The National Opinion Research Center at the University of Chicago issued an analysis of every Ph.D. earned in the United States from 1995 to 2004 and tracked the schools where the newly minted Ph.D.s had earned their undergraduate degrees. With 2,116 alumni earning doctorates in that period, BYU came in ahead of universities such as MIT, Yale and Stanford. The study was funded by six federal agencies, including the National Science Foundation and National Institutes of Health.
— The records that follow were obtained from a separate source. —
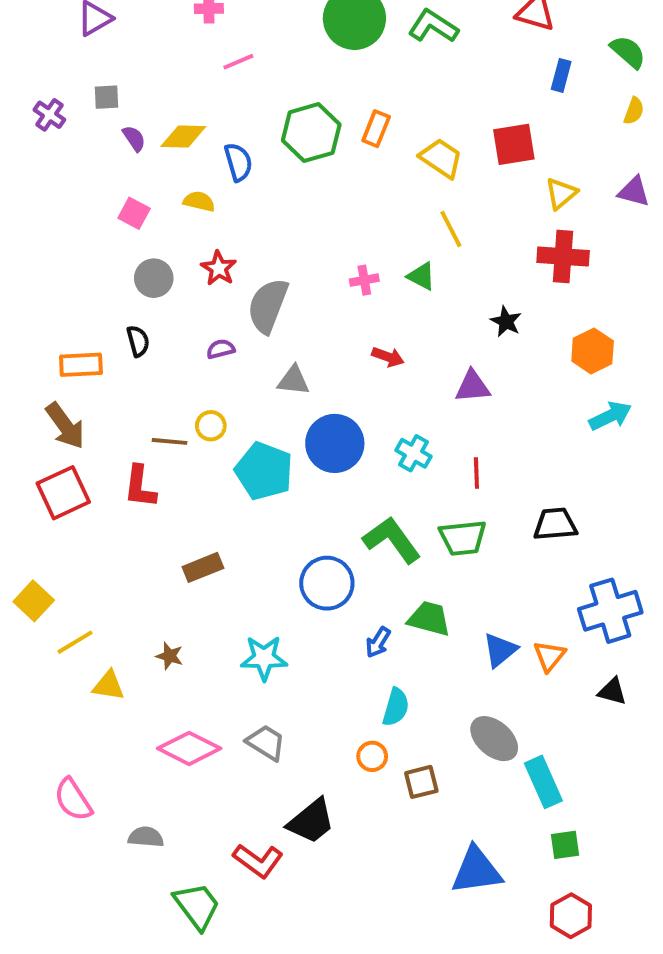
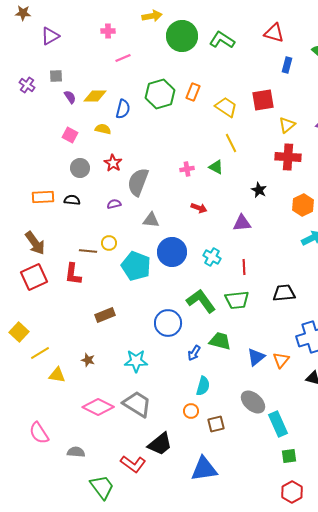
blue semicircle: (238, 162) -> (123, 109), turned 30
black semicircle: (138, 341) -> (72, 200), turned -70
orange rectangle: (81, 365) -> (43, 197), moved
gray trapezoid: (266, 743) -> (137, 404), size x1.4
blue triangle: (476, 870) -> (204, 469), moved

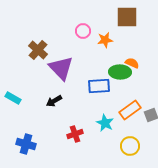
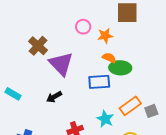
orange semicircle: (132, 63) -> (109, 58), moved

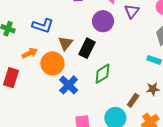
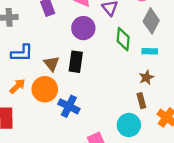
green diamond: (103, 74) -> (123, 39), moved, turned -35
brown star: (153, 89) -> (146, 77), moved
brown rectangle: (133, 100) -> (141, 101), turned -32

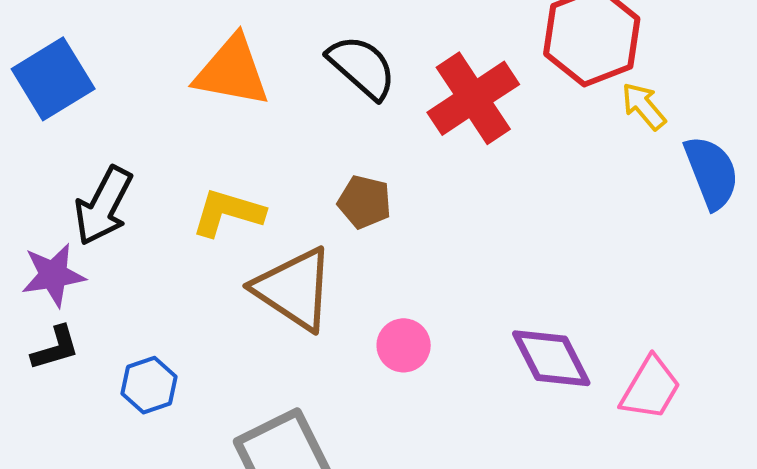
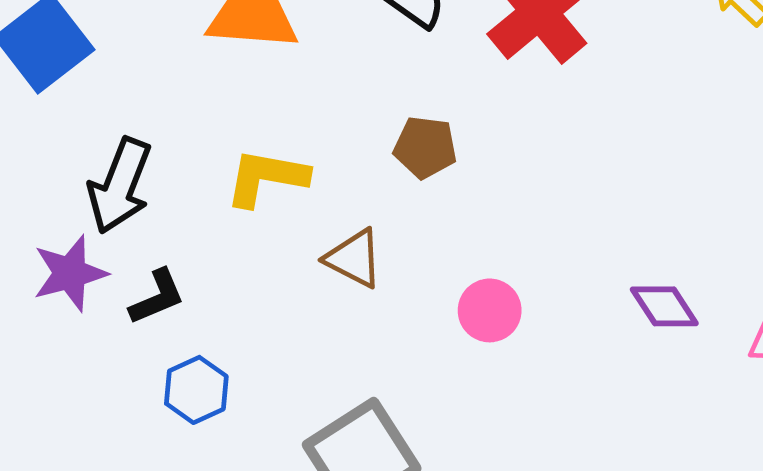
brown triangle: (294, 289) -> (354, 258), size x0.6
black L-shape: (55, 348) -> (157, 297), moved
purple diamond: (551, 358) -> (664, 306), size x0.7

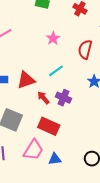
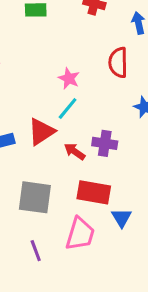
pink star: (53, 38) -> (69, 78), moved
cyan line: (56, 71) -> (68, 109), moved
blue triangle: (55, 159) -> (122, 218), moved, turned -40

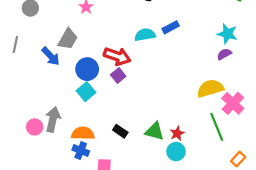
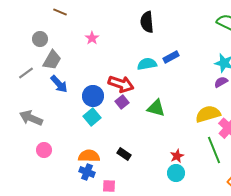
gray trapezoid: (68, 39) -> (52, 60), moved
gray line: (15, 44) -> (26, 73), turned 42
gray arrow: (53, 119) -> (31, 118), moved, turned -80
green triangle: (155, 131) -> (156, 108), moved

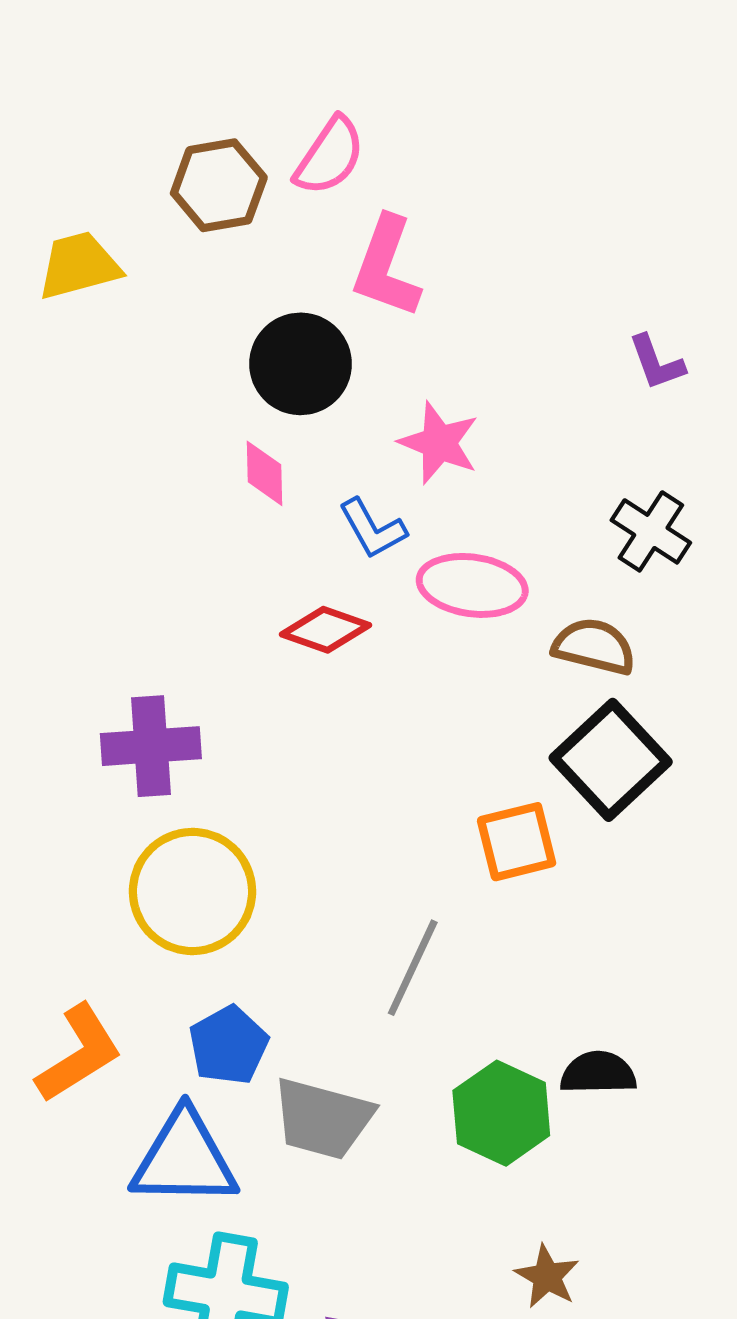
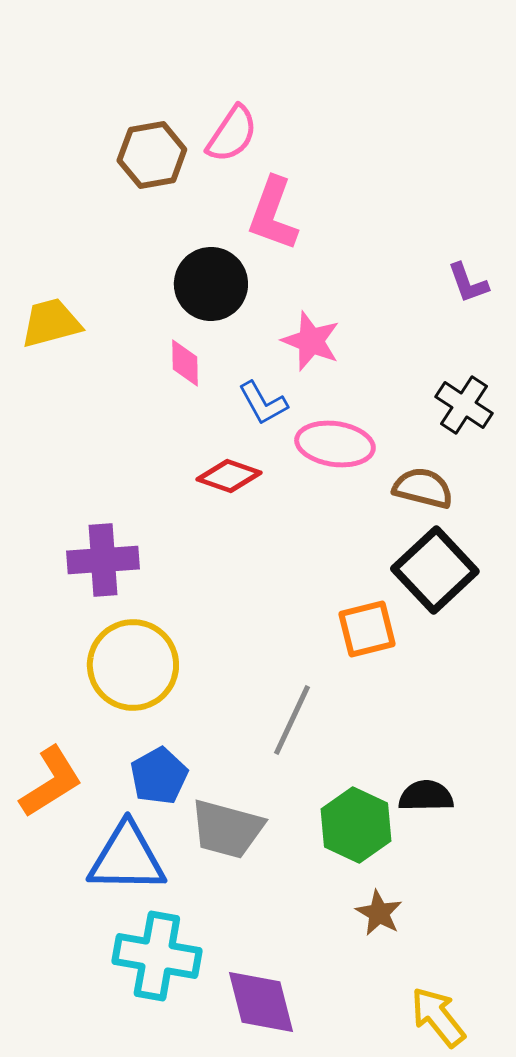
yellow trapezoid: (79, 266) -> (51, 323), moved
brown star: (547, 1276) -> (379, 913), moved

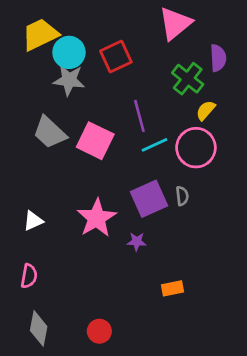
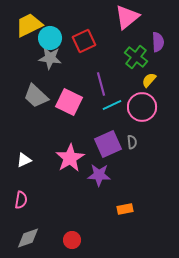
purple star: (137, 241) -> (99, 175), size x1.6
gray diamond: (39, 328) -> (28, 238), turned 60

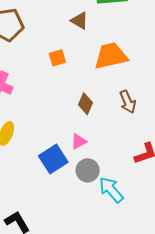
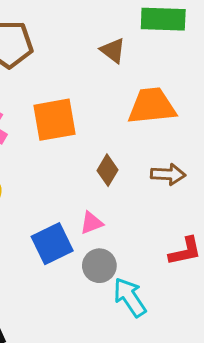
orange square: (57, 58) -> (55, 120), moved, size x1.8
brown arrow: (128, 102) -> (168, 174), turned -70

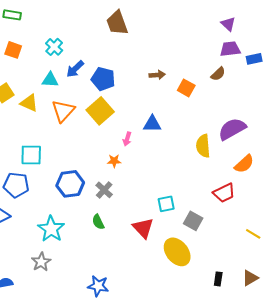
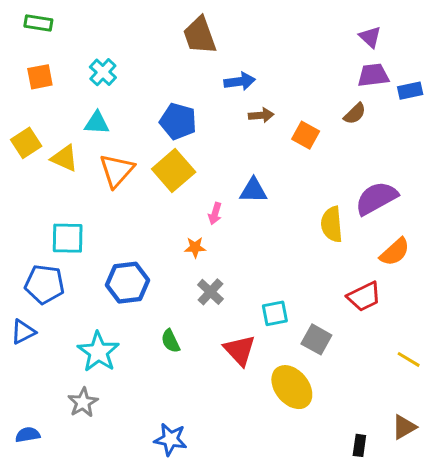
orange square: (13, 50) -> (40, 77), turned -30
blue arrow: (75, 69) -> (240, 81), moved, turned -144
gray cross: (104, 190) -> (210, 292), moved
black rectangle: (218, 279) -> (359, 445), moved

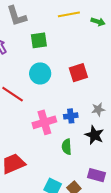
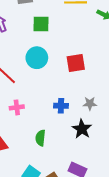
pink cross: (44, 122) -> (17, 107), moved, size x0.6
green semicircle: (67, 147) -> (40, 138), moved

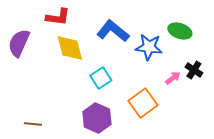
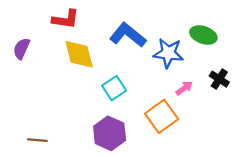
purple semicircle: (19, 43) -> (21, 49), size x0.7
pink arrow: (173, 78) -> (184, 88), moved

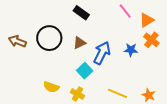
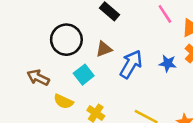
brown arrow: (17, 41) -> (38, 77), moved
cyan square: (85, 71) -> (84, 75), moved

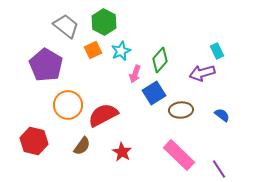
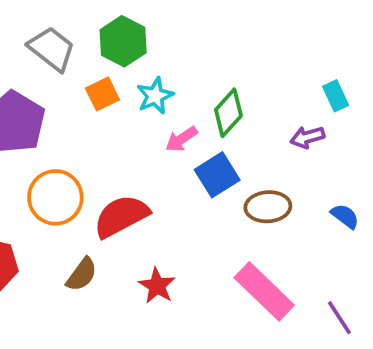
purple arrow: (202, 73) -> (307, 137), size x0.7
pink arrow: (135, 74) -> (181, 139), turned 36

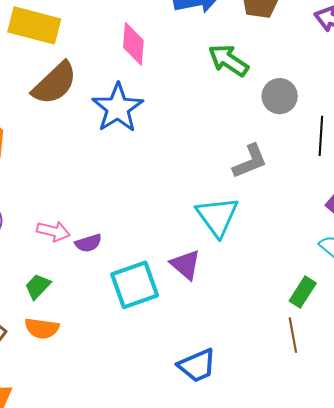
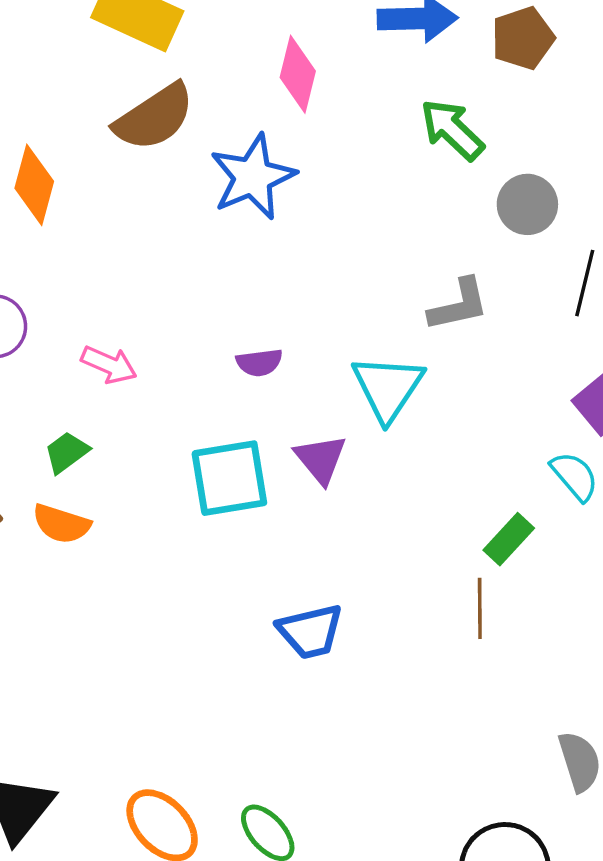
purple semicircle: (88, 243) -> (259, 363), moved

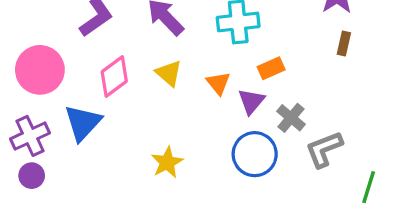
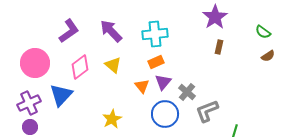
orange rectangle: (271, 68) -> (156, 62), moved
orange triangle: (218, 83) -> (142, 86), moved

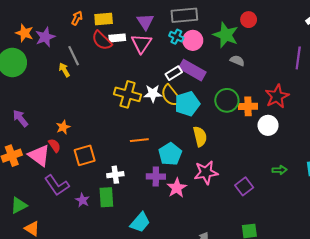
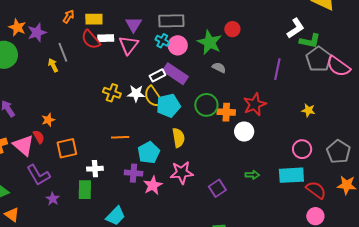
yellow cross: (128, 94) -> (112, 93), size x0.7
purple star: (82, 200) -> (53, 199), moved

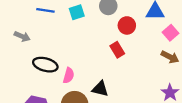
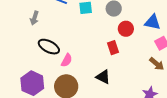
gray arrow: (22, 36) -> (34, 18), turned 72
black triangle: (100, 89) -> (103, 77), moved

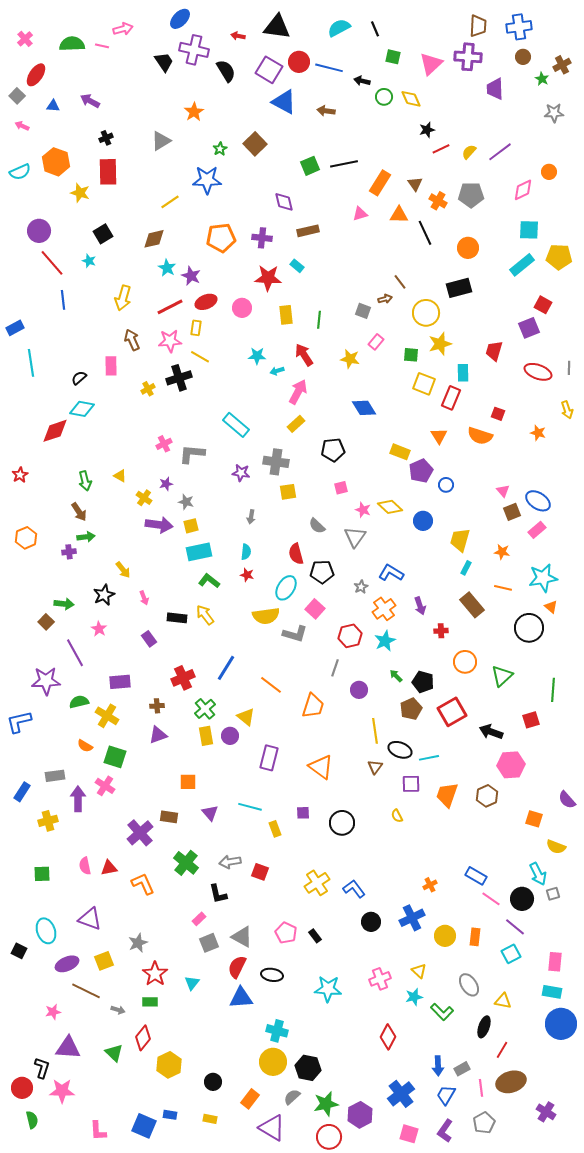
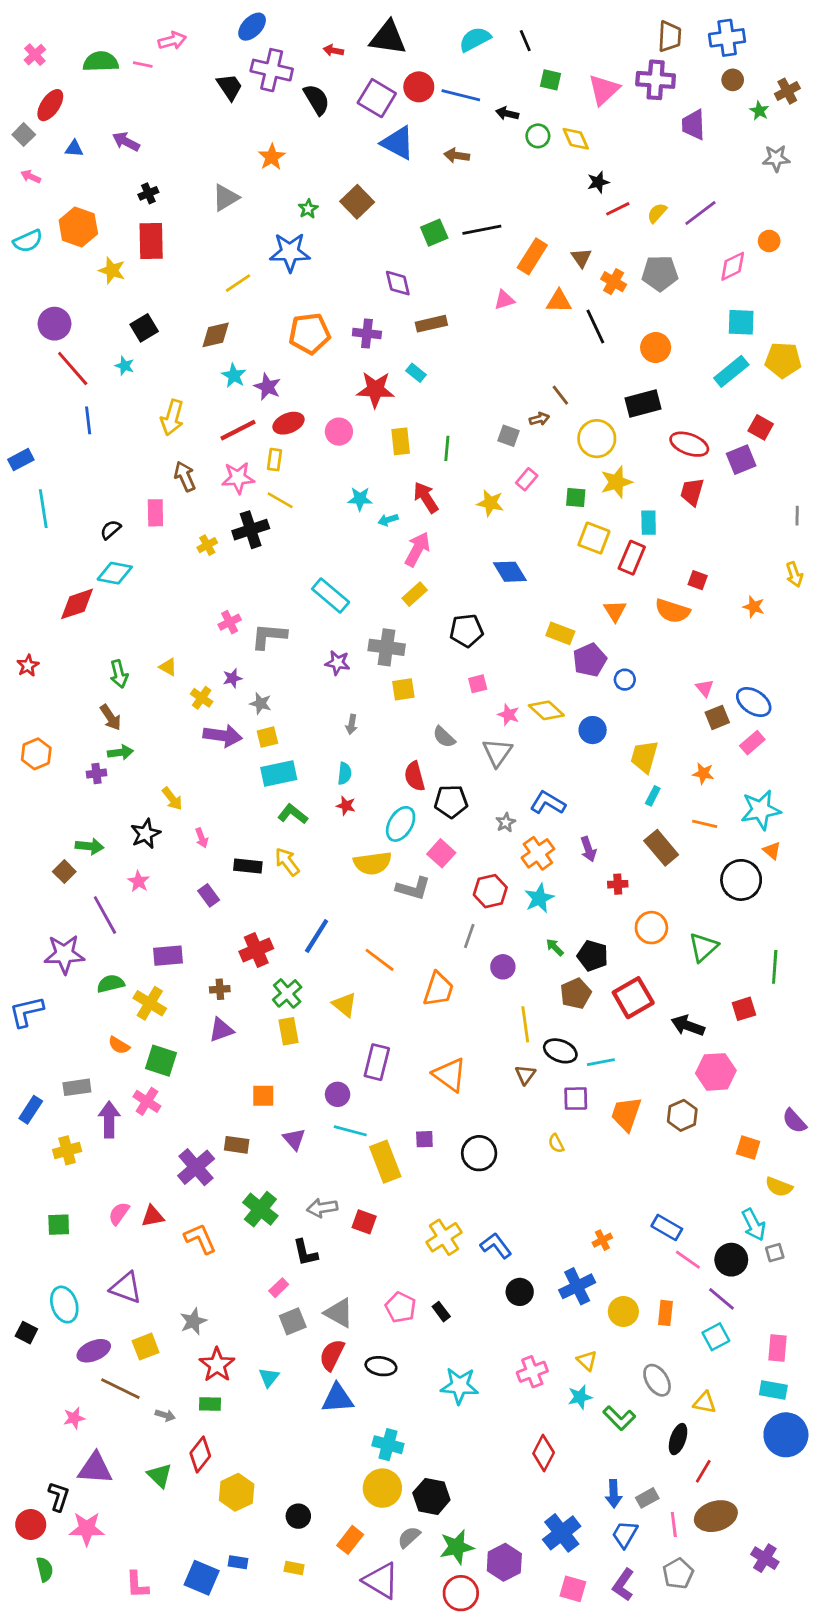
red ellipse: (538, 372) -> (689, 444), moved
purple circle: (230, 736) -> (338, 1094), moved
yellow rectangle: (275, 829) -> (385, 1162), size x1.8
pink semicircle: (85, 866) -> (119, 1213), turned 48

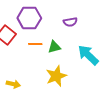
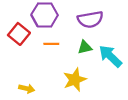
purple semicircle: (70, 22) -> (90, 19), size x1.6
green triangle: (54, 47) -> (85, 47), moved

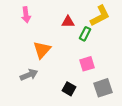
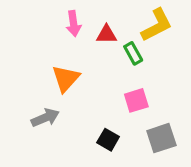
pink arrow: (26, 15) -> (74, 24), moved
green rectangle: (85, 34) -> (133, 53), turned -56

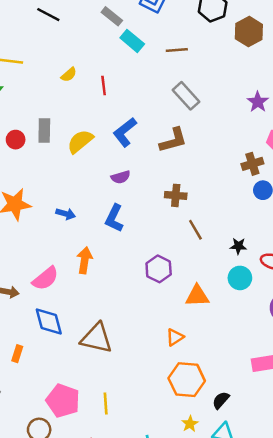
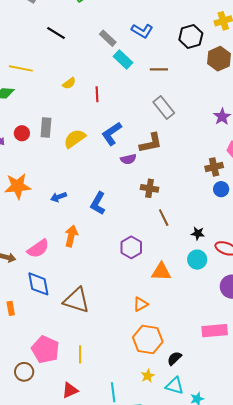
purple semicircle: (121, 177) -> (128, 159), moved
blue arrow: (66, 214) -> (58, 197), turned 140
orange rectangle: (17, 354) -> (11, 308), turned -32

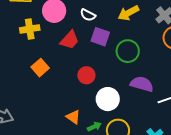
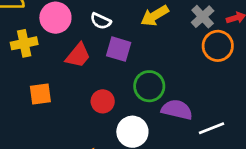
green circle: (128, 51) -> (149, 86), moved
orange square: (40, 68) -> (40, 94), turned 36

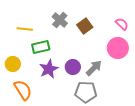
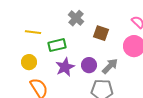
brown square: (85, 26) -> (101, 33), moved, turned -35
yellow line: (25, 29) -> (33, 32), moved

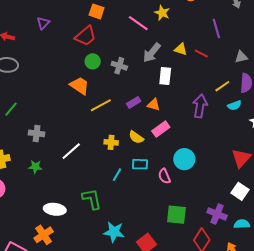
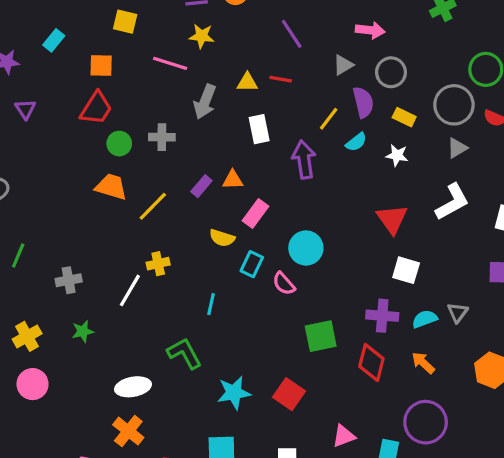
white rectangle: (165, 76) -> (259, 129), moved
yellow cross: (111, 142) -> (158, 264), moved
cyan rectangle: (140, 164) -> (252, 264), moved, turned -49

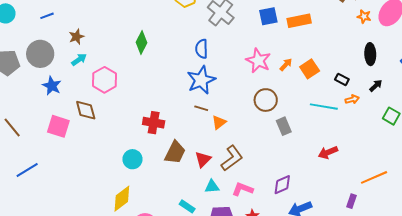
The top-ten ranking demonstrates that BYU is succeeding in one of its primary goals – providing an excellent undergraduate education, said BYU Academic Vice President John Tanner.

"This ranking is pleasing both because it measures something our Board has asked us to be particularly good at – undergraduate education – and because it is based on hard evidence of actual student performance, rather than perception," Tanner said. "We hope to continue to provide a first-rate undergraduate education that is both intellectually and spiritually strengthening and that leads our students to pursue lifelong learning."

Spencer Jones, graduating in chemistry this week, credits that combination of what he called a "spiritual education and a scholastic education" with bringing him to BYU. He's leaving with a fellowship to study organic chemistry at Princeton after turning down offers from Harvard and Caltech.

"BYU has been really successful in preparing me for my graduate program," Jones said. "The difficulty of the course work in my major and the personal attention of the faculty have helped me a lot. Particularly with my research I have received a lot of personal attention from my mentor."

Jones and his faculty adviser, Steven Castle, are publishing a paper this week in Organic Letters, a scholarly journal, about a chemical they created that has a molecular structure similar to that of morphine.

"When I visited the programs that had accepted me, the professors who reviewed my application said they were impressed with the amount of research I was able to do as an undergraduate," Jones said.

Mentored experiences like Jones' are offered across campus to give undergraduates opportunities similar to graduate students at other schools. To support student mentoring in the 2005-06 academic year, the university awarded $557,000 to 370 undergraduates whose research proposals merited grants. BYU also gave approximately $1.5 million to 102 faculty members for projects involving undergraduates.

Related at BYU: In 2003, then-BYU undergraduate Taylor Maxwell co-authored a paper with associate professor of integrative biology Michael Whiting that was featured on the cover of the prestigious science journal Nature. Maxwell went on to a doctoral program at Washington University in St. Louis. In 2004, Brian Bingham graduated from BYU's neuroscience program, the country's largest at the time, and went on to pursue a doctorate in neuropharmacology at the University of Pennsylvania. In 2005, Jacob Durrant earned a bachelor's degree with a double major concurrently with a master's and had his pick of combined medical and doctoral programs.